[Start of section]
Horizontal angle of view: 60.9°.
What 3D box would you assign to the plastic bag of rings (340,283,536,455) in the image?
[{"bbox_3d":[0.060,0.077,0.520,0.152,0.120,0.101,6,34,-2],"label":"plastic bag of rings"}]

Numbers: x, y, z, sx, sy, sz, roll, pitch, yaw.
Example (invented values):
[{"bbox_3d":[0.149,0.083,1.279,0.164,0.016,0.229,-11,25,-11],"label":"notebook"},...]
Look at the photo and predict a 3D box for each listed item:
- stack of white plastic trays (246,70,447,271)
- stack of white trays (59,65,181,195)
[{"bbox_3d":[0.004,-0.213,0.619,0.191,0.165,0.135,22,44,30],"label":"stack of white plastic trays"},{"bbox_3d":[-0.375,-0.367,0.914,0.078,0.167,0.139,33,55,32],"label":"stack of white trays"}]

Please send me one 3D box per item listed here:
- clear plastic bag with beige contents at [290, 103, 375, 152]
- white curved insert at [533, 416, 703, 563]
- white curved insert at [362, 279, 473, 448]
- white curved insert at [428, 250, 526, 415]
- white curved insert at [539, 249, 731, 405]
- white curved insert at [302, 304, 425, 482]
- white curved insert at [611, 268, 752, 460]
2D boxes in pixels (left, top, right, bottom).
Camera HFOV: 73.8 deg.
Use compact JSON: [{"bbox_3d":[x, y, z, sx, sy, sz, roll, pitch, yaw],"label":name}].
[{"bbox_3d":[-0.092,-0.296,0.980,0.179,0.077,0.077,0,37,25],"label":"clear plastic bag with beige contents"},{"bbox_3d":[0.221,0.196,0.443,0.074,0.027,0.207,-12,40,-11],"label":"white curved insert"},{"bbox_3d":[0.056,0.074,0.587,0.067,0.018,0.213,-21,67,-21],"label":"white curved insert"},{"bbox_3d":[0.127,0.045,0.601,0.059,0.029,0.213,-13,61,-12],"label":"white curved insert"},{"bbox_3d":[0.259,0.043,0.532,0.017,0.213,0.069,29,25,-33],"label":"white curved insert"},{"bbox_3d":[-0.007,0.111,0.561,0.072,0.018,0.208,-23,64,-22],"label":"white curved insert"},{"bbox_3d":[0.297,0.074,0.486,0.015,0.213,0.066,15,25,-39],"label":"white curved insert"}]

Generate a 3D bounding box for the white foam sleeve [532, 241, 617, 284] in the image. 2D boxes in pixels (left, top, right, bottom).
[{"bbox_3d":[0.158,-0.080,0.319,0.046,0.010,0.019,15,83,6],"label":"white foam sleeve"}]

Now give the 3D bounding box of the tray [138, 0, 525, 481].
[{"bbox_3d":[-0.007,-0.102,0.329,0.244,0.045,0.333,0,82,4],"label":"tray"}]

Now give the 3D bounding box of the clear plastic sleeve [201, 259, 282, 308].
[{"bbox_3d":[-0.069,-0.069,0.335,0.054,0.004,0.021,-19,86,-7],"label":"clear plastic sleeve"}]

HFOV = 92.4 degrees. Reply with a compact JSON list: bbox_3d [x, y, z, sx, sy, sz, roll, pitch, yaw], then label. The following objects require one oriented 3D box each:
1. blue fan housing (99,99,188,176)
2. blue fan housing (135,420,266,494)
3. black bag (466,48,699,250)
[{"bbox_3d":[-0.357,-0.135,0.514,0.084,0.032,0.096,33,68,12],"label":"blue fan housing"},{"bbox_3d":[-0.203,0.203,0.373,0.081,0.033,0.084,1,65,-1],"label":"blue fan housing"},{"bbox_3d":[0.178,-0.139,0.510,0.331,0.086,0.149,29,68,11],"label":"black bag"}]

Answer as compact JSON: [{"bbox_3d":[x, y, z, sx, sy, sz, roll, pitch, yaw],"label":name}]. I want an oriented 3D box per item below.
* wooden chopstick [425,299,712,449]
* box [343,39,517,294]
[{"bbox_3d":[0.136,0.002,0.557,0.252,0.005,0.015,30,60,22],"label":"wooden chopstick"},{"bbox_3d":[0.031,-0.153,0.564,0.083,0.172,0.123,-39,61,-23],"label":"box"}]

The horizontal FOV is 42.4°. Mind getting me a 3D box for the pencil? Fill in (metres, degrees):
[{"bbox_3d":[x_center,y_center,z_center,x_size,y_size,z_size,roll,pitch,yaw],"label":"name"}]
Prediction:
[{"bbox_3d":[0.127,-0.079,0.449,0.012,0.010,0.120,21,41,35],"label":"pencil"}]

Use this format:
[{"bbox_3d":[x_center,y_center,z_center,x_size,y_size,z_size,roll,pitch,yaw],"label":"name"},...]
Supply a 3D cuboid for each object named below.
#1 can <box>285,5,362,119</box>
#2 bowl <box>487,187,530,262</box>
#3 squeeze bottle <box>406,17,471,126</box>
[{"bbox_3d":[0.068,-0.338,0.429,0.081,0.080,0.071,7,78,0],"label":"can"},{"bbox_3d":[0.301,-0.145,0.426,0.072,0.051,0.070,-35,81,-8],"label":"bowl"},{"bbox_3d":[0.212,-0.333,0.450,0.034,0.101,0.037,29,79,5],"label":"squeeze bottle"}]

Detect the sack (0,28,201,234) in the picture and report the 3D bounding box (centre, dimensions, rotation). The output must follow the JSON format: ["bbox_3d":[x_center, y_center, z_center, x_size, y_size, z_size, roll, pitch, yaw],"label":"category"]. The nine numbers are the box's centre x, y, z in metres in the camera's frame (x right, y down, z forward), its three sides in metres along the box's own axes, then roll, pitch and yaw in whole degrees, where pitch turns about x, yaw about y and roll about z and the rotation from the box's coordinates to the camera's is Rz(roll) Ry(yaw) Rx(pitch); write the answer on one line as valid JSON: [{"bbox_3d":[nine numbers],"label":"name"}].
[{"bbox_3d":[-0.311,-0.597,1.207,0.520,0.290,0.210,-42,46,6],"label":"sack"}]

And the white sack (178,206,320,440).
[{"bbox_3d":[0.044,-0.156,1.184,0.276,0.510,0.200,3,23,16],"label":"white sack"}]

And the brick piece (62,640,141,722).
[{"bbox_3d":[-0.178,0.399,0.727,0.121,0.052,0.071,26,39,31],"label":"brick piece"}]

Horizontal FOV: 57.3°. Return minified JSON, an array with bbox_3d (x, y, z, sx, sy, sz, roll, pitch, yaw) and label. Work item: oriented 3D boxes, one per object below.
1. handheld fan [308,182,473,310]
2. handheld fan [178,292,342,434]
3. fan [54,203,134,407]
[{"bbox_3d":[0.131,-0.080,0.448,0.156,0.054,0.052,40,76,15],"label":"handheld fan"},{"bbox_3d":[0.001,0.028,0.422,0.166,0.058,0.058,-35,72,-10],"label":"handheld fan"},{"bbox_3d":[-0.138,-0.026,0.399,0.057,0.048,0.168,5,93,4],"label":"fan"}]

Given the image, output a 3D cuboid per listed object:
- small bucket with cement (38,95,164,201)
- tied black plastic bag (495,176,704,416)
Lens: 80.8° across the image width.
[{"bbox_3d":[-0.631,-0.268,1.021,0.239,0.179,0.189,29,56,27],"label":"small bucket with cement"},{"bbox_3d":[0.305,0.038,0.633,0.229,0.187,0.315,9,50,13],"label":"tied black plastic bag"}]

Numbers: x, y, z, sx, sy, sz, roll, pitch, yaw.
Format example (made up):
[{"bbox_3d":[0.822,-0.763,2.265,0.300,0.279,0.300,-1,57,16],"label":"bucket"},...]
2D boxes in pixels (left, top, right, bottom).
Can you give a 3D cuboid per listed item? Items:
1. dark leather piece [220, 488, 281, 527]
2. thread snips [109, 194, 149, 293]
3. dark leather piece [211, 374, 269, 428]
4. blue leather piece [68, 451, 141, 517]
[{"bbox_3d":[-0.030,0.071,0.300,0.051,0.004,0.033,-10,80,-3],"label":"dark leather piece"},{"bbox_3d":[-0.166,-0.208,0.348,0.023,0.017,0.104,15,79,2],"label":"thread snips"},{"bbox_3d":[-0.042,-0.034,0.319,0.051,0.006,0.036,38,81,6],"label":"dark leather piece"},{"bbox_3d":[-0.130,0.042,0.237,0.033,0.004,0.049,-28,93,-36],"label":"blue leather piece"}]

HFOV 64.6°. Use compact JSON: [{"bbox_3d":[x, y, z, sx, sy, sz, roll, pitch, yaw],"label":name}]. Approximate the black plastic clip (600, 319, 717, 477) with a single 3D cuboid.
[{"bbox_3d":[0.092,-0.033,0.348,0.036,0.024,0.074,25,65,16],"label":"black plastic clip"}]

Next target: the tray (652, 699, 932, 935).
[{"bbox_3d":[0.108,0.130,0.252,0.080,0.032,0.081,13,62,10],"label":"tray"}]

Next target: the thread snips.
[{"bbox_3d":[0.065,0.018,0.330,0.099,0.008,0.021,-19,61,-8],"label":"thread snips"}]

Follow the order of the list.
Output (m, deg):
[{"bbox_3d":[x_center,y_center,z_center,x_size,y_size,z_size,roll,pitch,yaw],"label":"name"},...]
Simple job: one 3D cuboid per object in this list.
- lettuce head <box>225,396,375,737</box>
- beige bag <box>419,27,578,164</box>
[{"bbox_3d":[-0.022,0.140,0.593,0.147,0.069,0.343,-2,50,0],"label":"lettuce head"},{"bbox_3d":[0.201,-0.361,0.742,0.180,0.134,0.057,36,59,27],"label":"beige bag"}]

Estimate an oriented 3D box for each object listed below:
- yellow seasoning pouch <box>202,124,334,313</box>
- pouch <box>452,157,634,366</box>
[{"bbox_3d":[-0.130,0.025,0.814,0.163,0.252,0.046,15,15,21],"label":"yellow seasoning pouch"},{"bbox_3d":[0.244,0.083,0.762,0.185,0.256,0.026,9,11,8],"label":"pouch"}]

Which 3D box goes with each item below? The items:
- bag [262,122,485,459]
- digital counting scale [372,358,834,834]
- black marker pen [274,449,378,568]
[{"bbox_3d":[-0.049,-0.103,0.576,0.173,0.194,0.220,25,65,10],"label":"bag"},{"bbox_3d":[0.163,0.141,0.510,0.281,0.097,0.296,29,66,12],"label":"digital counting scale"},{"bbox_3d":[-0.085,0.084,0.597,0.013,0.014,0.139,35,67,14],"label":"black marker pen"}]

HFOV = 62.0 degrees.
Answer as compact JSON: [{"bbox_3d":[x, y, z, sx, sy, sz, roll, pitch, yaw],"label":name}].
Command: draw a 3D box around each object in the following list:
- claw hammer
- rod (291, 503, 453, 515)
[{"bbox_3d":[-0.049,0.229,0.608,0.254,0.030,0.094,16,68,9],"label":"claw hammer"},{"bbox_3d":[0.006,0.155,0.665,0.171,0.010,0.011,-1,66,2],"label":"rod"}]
[End of section]
• Exercise prompt
Copy out, from the material above, each line where the word "below" is present.

• Solution to the problem
Answer as compact JSON: [{"bbox_3d":[x, y, z, sx, sy, sz, roll, pitch, yaw],"label":name}]. I want an oriented 3D box per item below.
Supply a 3D cuboid for each object named below.
Horizontal FOV: 57.3°. Return minified JSON, an array with bbox_3d (x, y, z, sx, sy, sz, roll, pitch, yaw) and label. Work item: oriented 3D boxes, one per object below.
Estimate an oriented 3D box for each object listed below:
Which 3D box goes with each item below? The items:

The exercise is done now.